Eight States Ask for Court to Stop Nexstar/Tegna Merger

United States District Court Eastern District Of California, Sacramento Division; Robert T. Matsui Federal Courthouse, Sacramento Calif.
United States District Court Eastern District Of California, Sacramento Division. (Image credit: United States District Court Eastern District Of California, Sacramento Division)

SACRAMENTO, Calif.—Following the Federal Communications Commission's approval of the Nexstar/Tegna merger and Nexstar’s announcement that it had closed the $6.2 billion deal, eight states have filed a motion asking the United States District Court Eastern District Of California, Sacramento Division to issue a temporary restraining order to prevent the integration of the two companies until the Federal court rules on their previously filed antitrust lawsuit.

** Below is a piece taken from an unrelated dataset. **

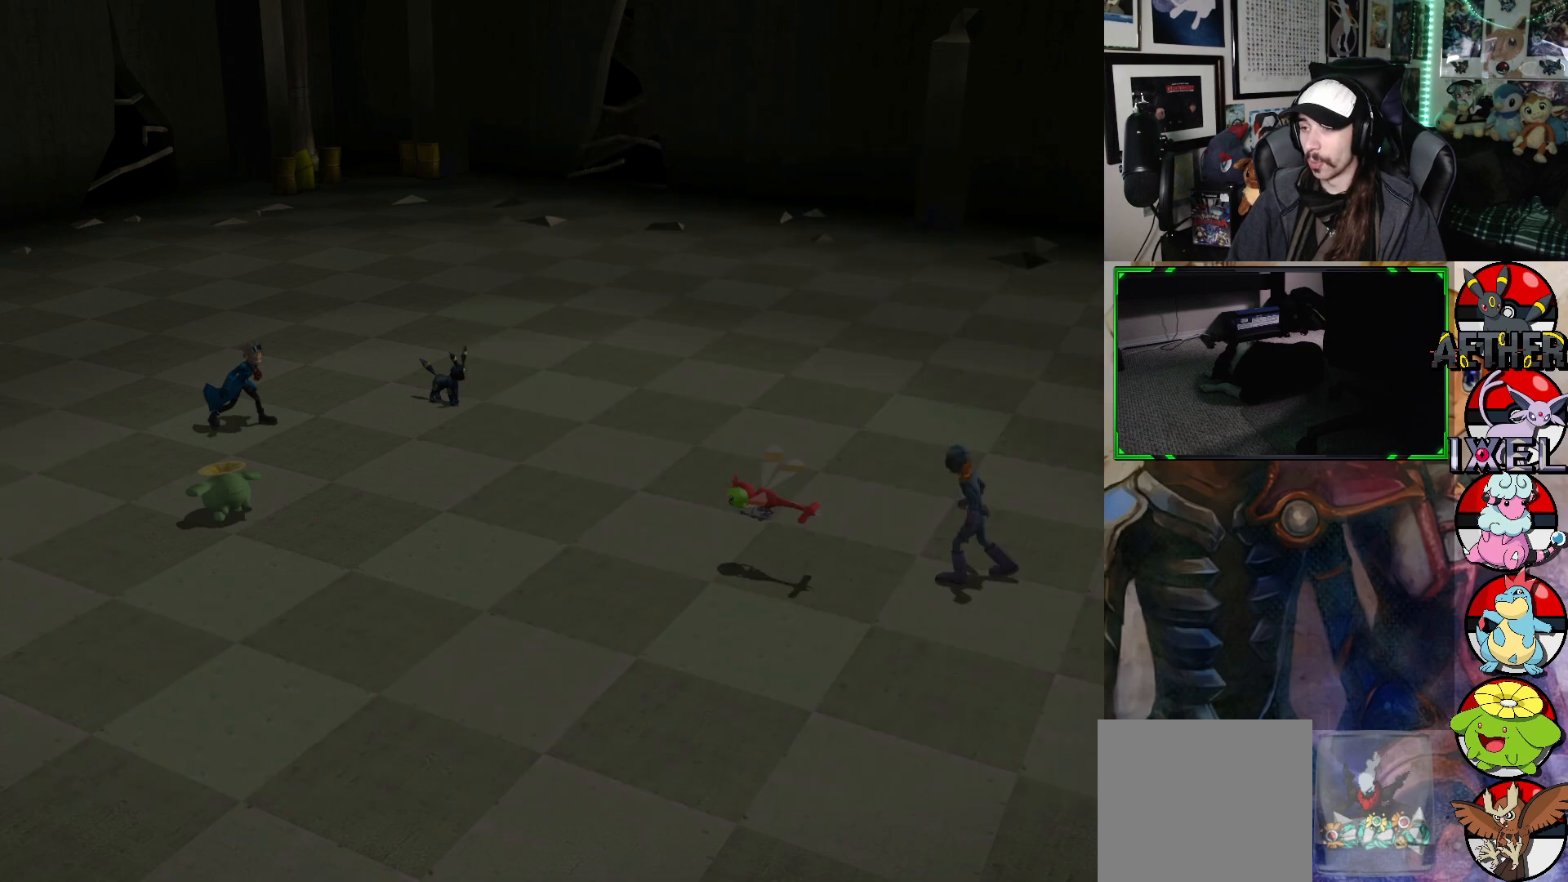
{"buttons": [], "left_stick": "center", "right_stick": "center", "events": []}
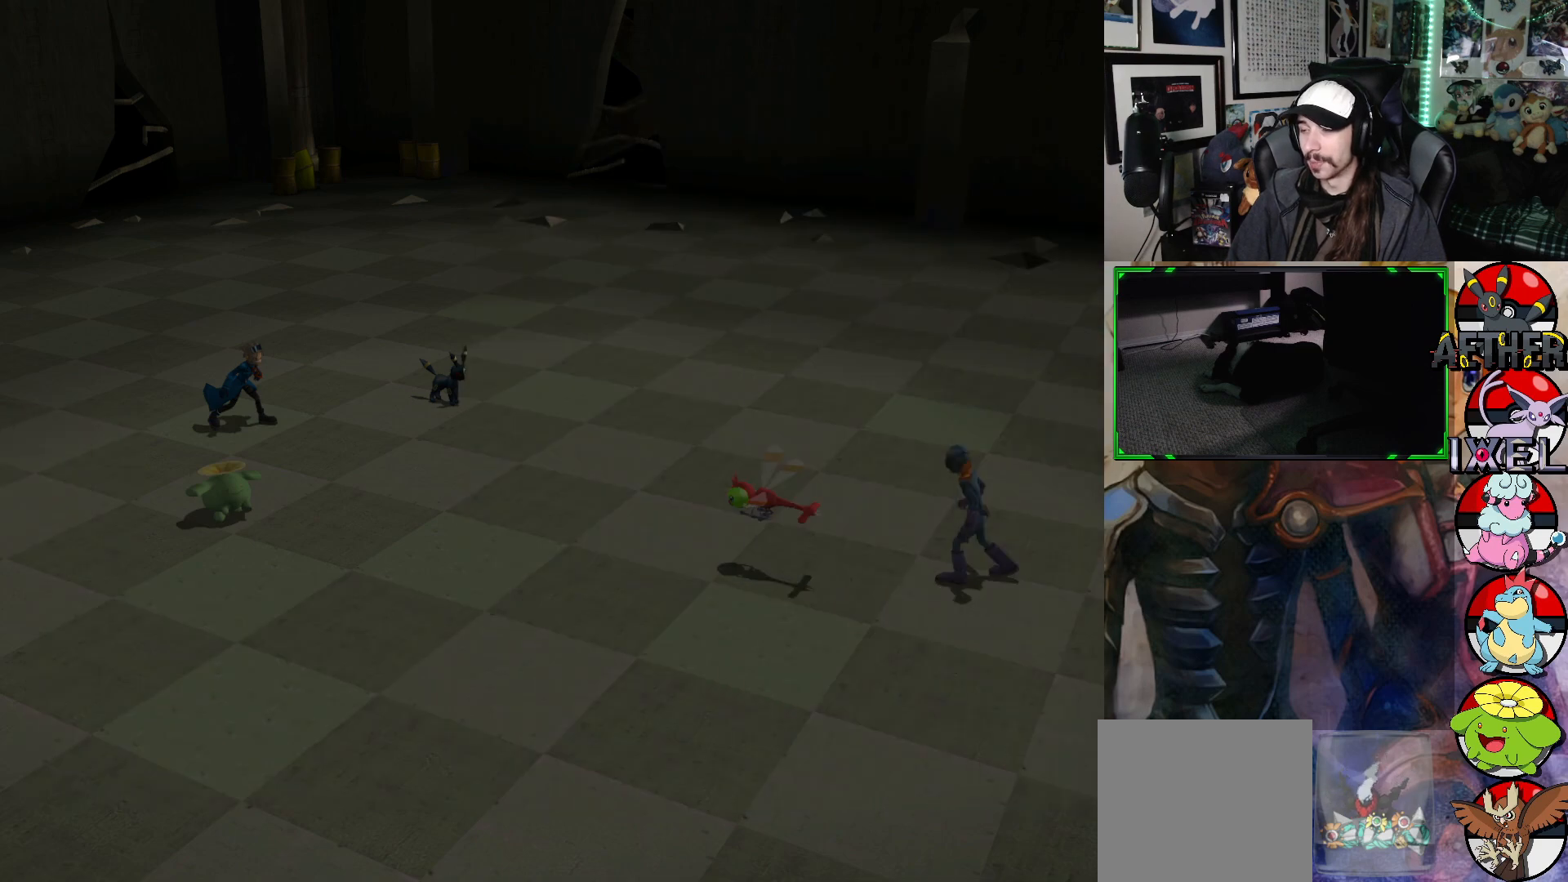
{"buttons": [], "left_stick": "center", "right_stick": "center", "events": []}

The motion was filed by the same eight states, California, Colorado, Connecticut, Illinois, New York, North Carolina, Oregon, and Virginia, who had filed a federal lawsuit contending that the deal would raise programming prices for consumers, increase blackouts over retransmission consent fees and reduce the diversity and quality of local news.

They are asking “for an order temporarily enjoining the nation’s largest broadcasting company, Nexstar Media Group, Inc. from integrating or commingling the assets and operations it has acquired from what was, yesterday, a substantial competitor, Tegna Inc., and requiring Nexstar to hold separate the acquired Tegna assets pending further proceedings.”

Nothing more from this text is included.